- MIT DIESEN ANGABEN
- a) Wo wurden die Anhänger laut dem Textauszug über die Buszüge aufgearbeitet?
- b) Stimmen diese Aussagen mit dem Textauszug über die Buszüge überein? Antworte jeweils mit Ja oder Nein und zitiere die entscheidenden Worte aus dem Text. (i) Die Anhänger kommen von den Verkehrsbetrieben Luzern. (ii) Die Zugfahrzeuge sind gebraucht gekauft worden. (iii) Ein Zugfahrzeug für Anhänger kostet in der Anschaffung weniger als ein normaler Linienbus.

- TEXTAUSZUG
----------------

Dank gelenkter Anhängerachsen ist der Buszug erstaunlich wendig.
Dank gelenkter Anhängerachsen ist der Buszug erstaunlich wendig.

Zweites Leben für die VBL-Anhänger für Buszüge

Postauto Region Bern hat auf der Linie Laupen – Düdingen bereits Erfahrungen mit einem Buszug im Schülerverkehr machen können. Eine Probefahrt mit dieser Fahrzeugkombination im Lauterbrunnental hat im Sommer gezeigt, dass ein Einsatz auch dort möglich wäre. So kam das Angebot, gut erhaltene Anhänger der Verkehrsbetriebe Luzern (VBL) übernehmen zu können, gerade richtig. Sie wurden beim Hersteller Carrosserie Hess in Bellach gründlich aufgearbeitet. Mechanische Komponenten, Bremsen, die mechanische Lenkung, Türen, Fahrzeugboden usw. wurden für das zweite Leben im Berner Oberland vorbereitet, damit sie bei einem ausschliesslichen Einsatz bei grosser Nachfrage im Sommer noch ein «Zugfahrzeugleben» lang halten. Zusammen mit zwei fabrikneuen Zugfahrzeugen aus dem Hause Hess sind die Anhänger seit Anfang September 2015 im Einsatz. Auf dem Parkplatz der Schilthorn-Bahn stehen eine markierte Wendeschlaufe und zwei Abstellplätze für die Anhänger zur Verfügung. Sie können dort bei Bedarf rasch an- bzw. abgekoppelt werden. «Anhängerzüge machen nur Sinn, wenn diese ohne zusätzliche Anfahrtswege an- oder abgehängt werden können», so Ruedi Simmler, Stv. Leiter Region Bern der PostAuto Schweiz AG. «Damit sich der Einsatz der Buszüge rechnet, müssen das Bedürfnis und die Fahrgastfrequenzen genau geprüft werden. Wegen der Anhängelast muss auch das Zugfahrzeug für den Anhänger vorbereitet sein und ist damit in den Entstehungskosten einiges höher als ein normaler Linienbus.»

Ein klassischer Fall für Buszüge sind die Schülertransporte; am Morgen fahren die Schüler vom Wohnort zur Schule, über den Mittag zur Mittagspause nach Hause und wieder zurück zur Schule und am Abend folgt wieder der Rücktransport. Für Kurse zwischendurch reicht das Zugfahrzeug. «Zwischen Lauterbrunnen und Stechelberg hat sich das Anhängersystem in der kurzen Zeit im Herbst 2015 positiv entwickelt. Auch da haben wir in den Stosszeiten einen grossen Andrang von Passagieren, die möglichst früh am Morgen zur Wanderung aufbrechen oder mit der Schilthornbahn den Gipfel erklimmen und am Abend wieder mit dem Postauto den Rückweg unter die Räder nehmen», so Simmler.

----------------

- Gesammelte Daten
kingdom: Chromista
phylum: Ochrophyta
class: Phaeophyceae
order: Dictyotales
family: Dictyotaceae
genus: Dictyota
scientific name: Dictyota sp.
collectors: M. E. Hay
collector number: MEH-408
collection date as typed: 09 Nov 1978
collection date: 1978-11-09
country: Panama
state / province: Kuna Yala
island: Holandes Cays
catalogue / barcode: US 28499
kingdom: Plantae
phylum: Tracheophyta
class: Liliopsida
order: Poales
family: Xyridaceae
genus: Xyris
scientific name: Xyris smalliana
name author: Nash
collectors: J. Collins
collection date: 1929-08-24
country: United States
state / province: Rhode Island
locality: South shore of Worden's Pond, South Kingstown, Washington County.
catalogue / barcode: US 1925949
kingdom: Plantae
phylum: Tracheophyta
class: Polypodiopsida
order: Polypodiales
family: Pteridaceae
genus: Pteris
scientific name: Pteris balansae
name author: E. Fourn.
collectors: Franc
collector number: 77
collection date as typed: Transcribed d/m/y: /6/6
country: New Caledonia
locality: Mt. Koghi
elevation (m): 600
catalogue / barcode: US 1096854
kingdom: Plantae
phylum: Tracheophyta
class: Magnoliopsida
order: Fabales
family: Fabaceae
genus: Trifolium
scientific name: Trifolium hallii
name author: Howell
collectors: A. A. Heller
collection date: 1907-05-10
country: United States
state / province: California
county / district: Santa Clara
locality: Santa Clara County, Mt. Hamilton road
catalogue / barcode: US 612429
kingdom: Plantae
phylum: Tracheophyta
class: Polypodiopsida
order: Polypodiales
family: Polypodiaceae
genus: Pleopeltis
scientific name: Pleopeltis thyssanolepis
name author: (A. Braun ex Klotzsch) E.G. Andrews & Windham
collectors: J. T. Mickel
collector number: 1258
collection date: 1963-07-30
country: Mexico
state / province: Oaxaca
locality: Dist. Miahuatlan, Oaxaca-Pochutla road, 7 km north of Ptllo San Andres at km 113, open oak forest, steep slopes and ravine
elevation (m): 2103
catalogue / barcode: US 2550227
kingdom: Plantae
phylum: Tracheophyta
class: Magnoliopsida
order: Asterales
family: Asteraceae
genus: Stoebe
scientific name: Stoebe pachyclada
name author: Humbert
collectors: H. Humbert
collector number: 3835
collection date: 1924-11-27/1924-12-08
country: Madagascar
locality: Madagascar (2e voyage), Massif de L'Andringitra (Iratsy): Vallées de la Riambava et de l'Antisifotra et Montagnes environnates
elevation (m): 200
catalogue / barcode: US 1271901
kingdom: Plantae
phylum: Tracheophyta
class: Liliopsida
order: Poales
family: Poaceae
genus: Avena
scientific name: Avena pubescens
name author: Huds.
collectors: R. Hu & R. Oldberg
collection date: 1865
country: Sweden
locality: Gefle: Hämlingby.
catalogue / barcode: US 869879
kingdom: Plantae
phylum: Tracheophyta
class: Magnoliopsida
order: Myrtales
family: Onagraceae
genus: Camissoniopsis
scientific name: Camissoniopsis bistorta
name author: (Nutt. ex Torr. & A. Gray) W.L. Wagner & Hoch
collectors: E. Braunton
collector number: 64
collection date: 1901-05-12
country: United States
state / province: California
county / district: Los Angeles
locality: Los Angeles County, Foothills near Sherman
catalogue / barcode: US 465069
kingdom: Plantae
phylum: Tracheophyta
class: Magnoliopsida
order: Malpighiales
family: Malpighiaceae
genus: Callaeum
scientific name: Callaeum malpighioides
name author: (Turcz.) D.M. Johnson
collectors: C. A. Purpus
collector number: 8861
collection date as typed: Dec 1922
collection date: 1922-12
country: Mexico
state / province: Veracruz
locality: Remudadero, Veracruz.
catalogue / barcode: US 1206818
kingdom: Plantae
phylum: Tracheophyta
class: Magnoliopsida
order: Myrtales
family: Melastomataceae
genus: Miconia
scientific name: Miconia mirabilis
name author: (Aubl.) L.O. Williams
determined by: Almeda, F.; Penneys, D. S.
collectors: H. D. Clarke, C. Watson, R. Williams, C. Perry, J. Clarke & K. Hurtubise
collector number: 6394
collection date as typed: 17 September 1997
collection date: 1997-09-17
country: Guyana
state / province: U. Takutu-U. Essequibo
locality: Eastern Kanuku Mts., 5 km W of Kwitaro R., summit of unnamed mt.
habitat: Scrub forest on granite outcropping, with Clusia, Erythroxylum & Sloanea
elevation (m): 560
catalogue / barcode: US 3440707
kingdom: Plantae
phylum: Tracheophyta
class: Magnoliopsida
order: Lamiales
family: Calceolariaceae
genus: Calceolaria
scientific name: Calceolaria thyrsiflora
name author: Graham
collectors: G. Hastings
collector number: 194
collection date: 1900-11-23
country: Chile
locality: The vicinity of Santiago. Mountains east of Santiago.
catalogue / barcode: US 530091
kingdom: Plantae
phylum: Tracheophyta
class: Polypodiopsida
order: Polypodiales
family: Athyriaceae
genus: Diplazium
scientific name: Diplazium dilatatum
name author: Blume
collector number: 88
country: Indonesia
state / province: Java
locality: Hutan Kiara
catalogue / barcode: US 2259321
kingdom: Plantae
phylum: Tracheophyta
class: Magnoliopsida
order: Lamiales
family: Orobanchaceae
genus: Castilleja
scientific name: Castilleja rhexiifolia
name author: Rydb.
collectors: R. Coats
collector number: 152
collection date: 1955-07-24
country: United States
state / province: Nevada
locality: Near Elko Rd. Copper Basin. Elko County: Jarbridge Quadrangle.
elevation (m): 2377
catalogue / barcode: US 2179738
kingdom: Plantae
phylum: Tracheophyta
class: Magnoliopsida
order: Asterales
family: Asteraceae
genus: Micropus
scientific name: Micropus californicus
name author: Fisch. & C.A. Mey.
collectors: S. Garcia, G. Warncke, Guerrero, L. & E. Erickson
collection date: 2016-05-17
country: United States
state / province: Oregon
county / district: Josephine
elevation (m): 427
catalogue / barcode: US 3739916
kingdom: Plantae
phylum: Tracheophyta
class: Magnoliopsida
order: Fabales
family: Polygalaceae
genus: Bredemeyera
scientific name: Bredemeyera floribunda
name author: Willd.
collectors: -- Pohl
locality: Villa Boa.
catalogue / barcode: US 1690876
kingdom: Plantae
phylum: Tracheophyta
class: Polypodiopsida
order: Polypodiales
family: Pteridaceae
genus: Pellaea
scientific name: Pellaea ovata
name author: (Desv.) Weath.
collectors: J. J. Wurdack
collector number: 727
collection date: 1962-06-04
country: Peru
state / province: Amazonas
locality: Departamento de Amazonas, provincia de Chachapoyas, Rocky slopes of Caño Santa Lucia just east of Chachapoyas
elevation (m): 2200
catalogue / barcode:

----------------

- ANTWORTEN JE AUFGABE
- a) Beim Hersteller Carrosserie Hess in Bellach.

- b)
(i) Ja: „gut erhaltene Anhänger der Verkehrsbetriebe Luzern (VBL)“
(ii) Nein: „zwei fabrikneuen Zugfahrzeugen aus dem Hause Hess“
(iii) Nein: „in den Entstehungskosten einiges höher als ein normaler Linienbus“